Categorical Graphs

This post is a basic introduction to the idea of Categorical Graphs, or just the standard theory of Graphs, developed through the lens of Category Theory, and generalized in the obvious ways that follow through that lens. This is just an introduction mainly because this theory doesn’t seem to have been developed very far yet, and I haven’t been able to develop it that much independently so far. I think I have a good grasp on some very basic ideas here, and wanted to present them while they’re still fresh in my head.

The basic idea

The starting point will be a standard definition of a Graph. There’s no single agreed upon definition for what exactly a Graph is, but one non-controversial one would be:

A Graph $(V, E)$ is a set of vertices $V$, and a list of (directed) edges $E \subseteq [V \times V]$. We need a list to be able to have multiple edges between two vertices.

So, this graph:


could be represented as $({A, B, C}, [(A, B), (A, C)])$. Each of the points in the diagram becomes an element of the set of vertices, and each edge in the graph becomes a pair $(v, v')$. Note that the order of the pair does matter, because we’re dealing with a directed graph. The first element of the pair is the source vertex, and the second element of the pair the target vertex. With that in mind, a pair like $(A, B)$ denotes the arrow connecting $A$ to $B$ in the graph.

DATA:
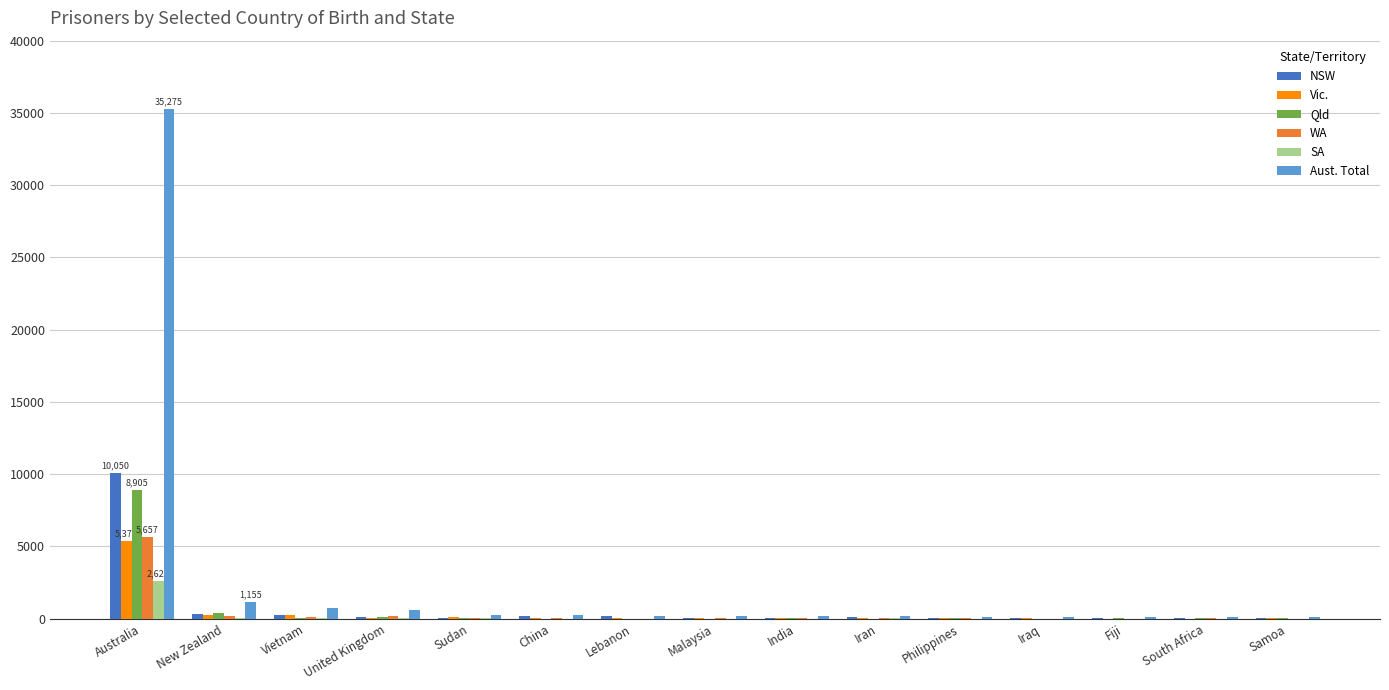

Are the bars grouped side by side (vs. stacked)?

Yes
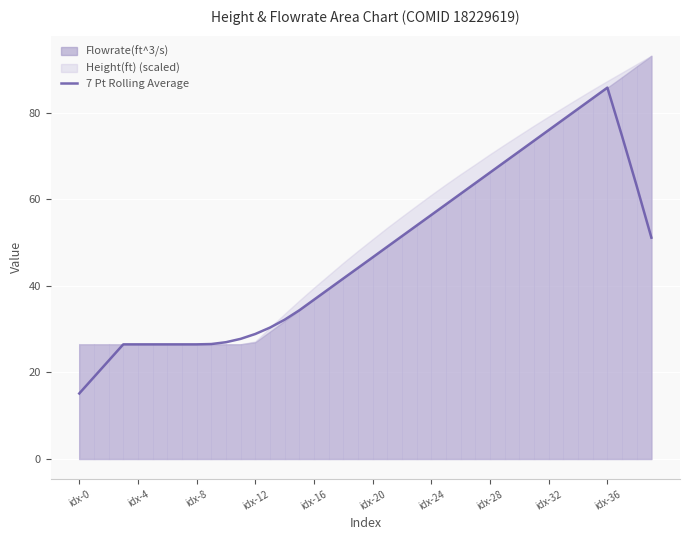

How many lines are shown in the chart?

1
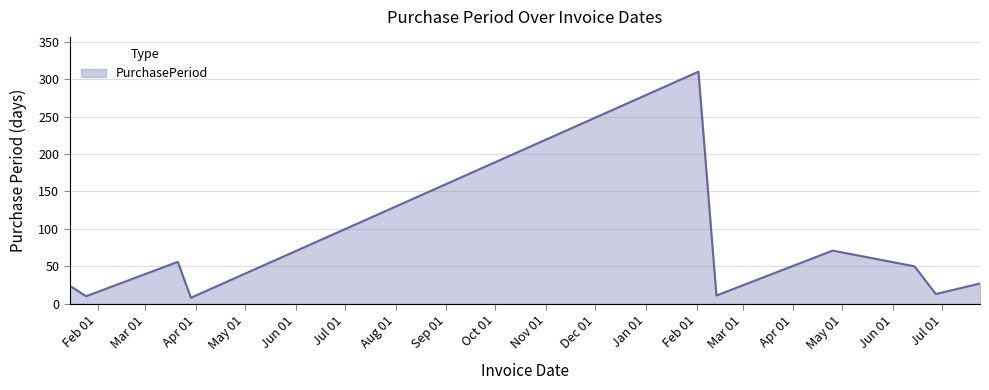

What is the greatest value displayed?

310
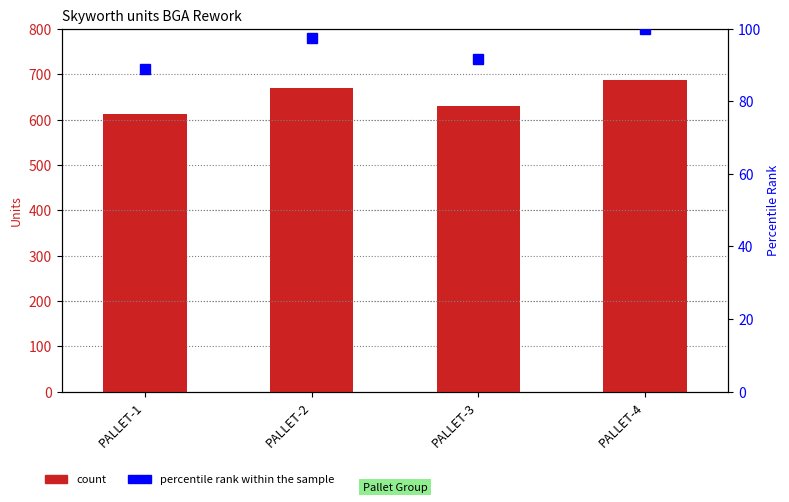

What is the average value of the col_1 series?

650.0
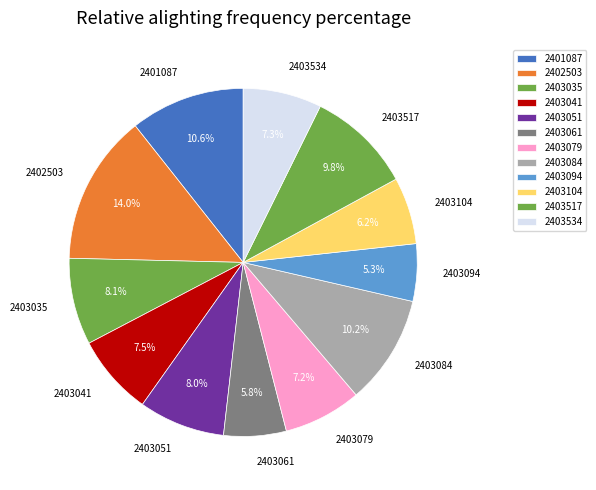

How many slices are in this pie chart?

12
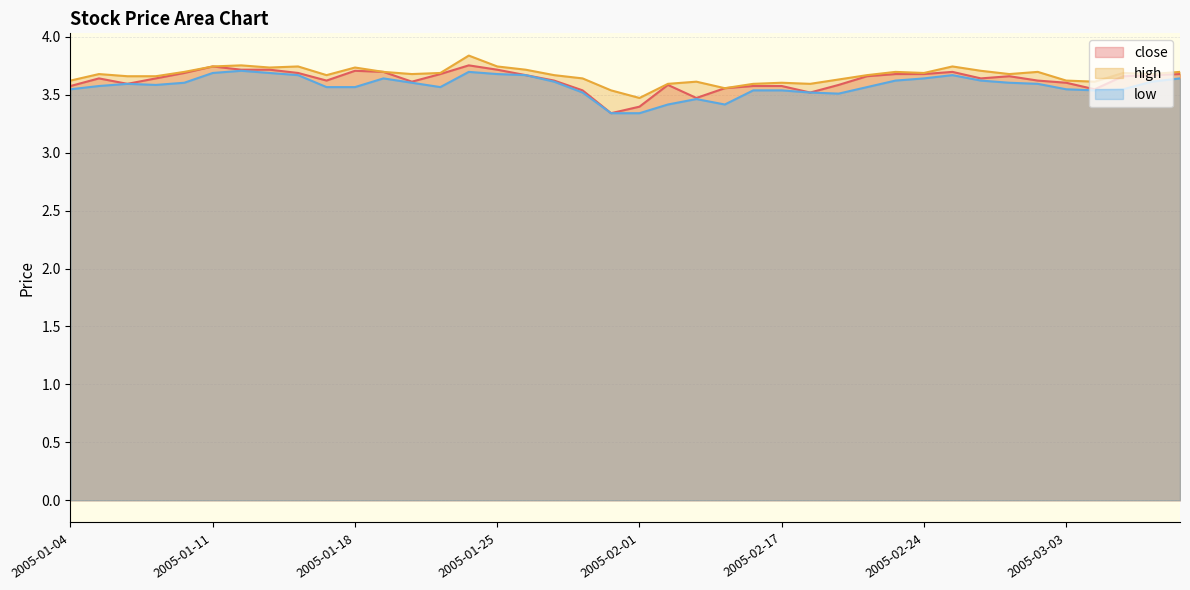

Where is the first local maximum for high?

2005-01-05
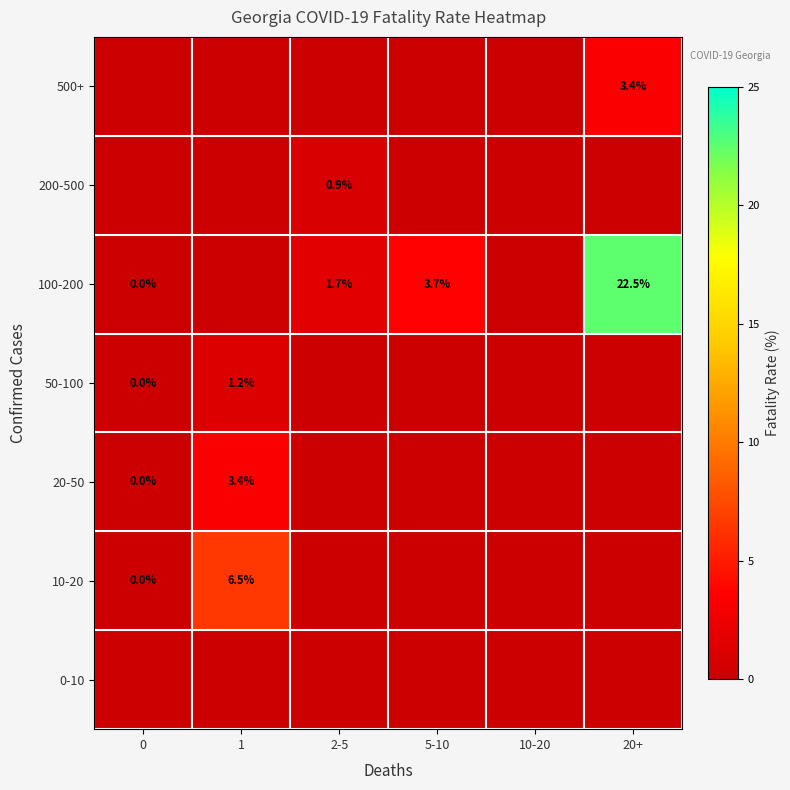

The 200-500 series shows 0.4 at 2-5. True or false?

False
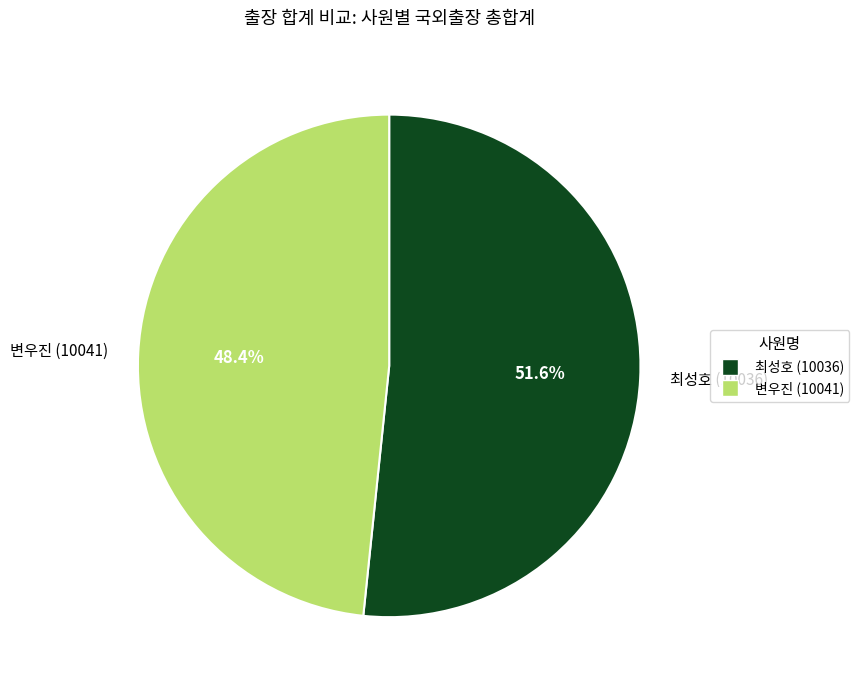

The 최성호 (10036) slice represents 62% of the pie. True or false?

False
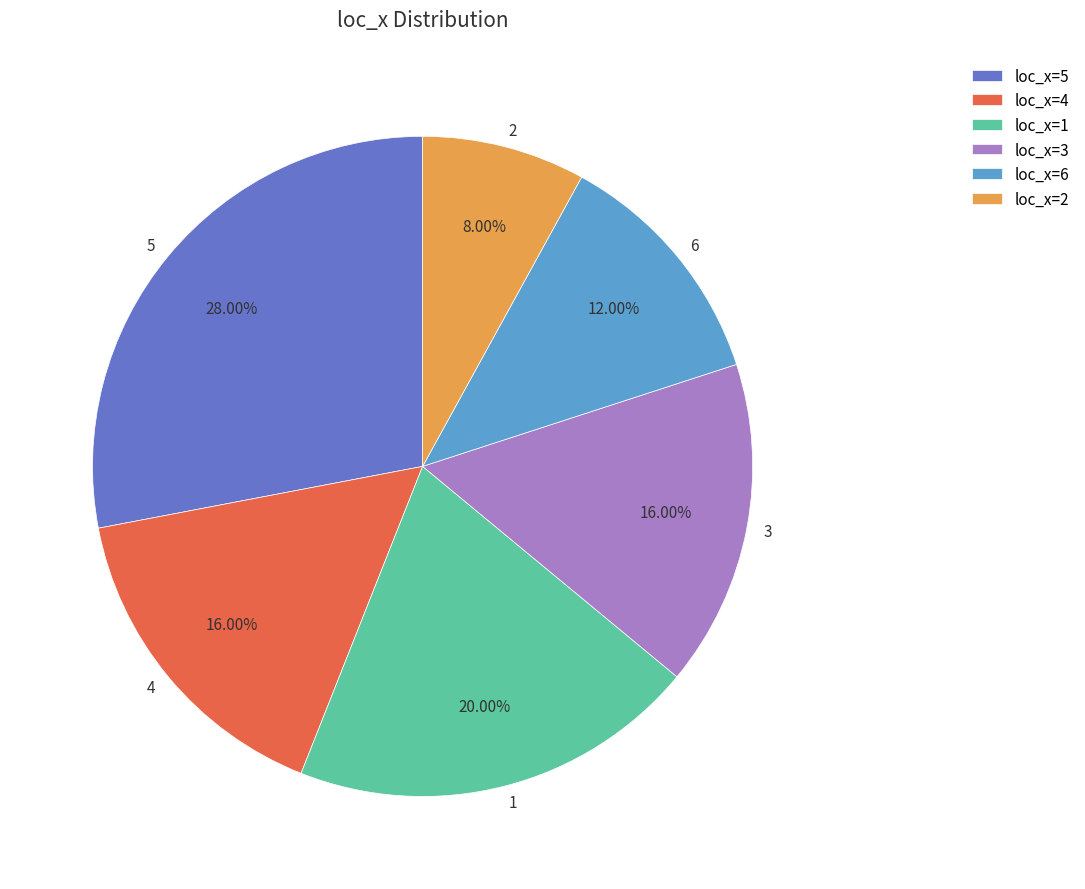

Does any single category account for the majority?

No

YOUR GOAL: Transcribe the text on categorical graphs from "could be represented" up to and including "in the graph.".

THE COMPLETED TASK:
could be represented as $({A, B, C}, [(A, B), (A, C)])$. Each of the points in the diagram becomes an element of the set of vertices, and each edge in the graph becomes a pair $(v, v')$. Note that the order of the pair does matter, because we’re dealing with a directed graph. The first element of the pair is the source vertex, and the second element of the pair the target vertex. With that in mind, a pair like $(A, B)$ denotes the arrow connecting $A$ to $B$ in the graph.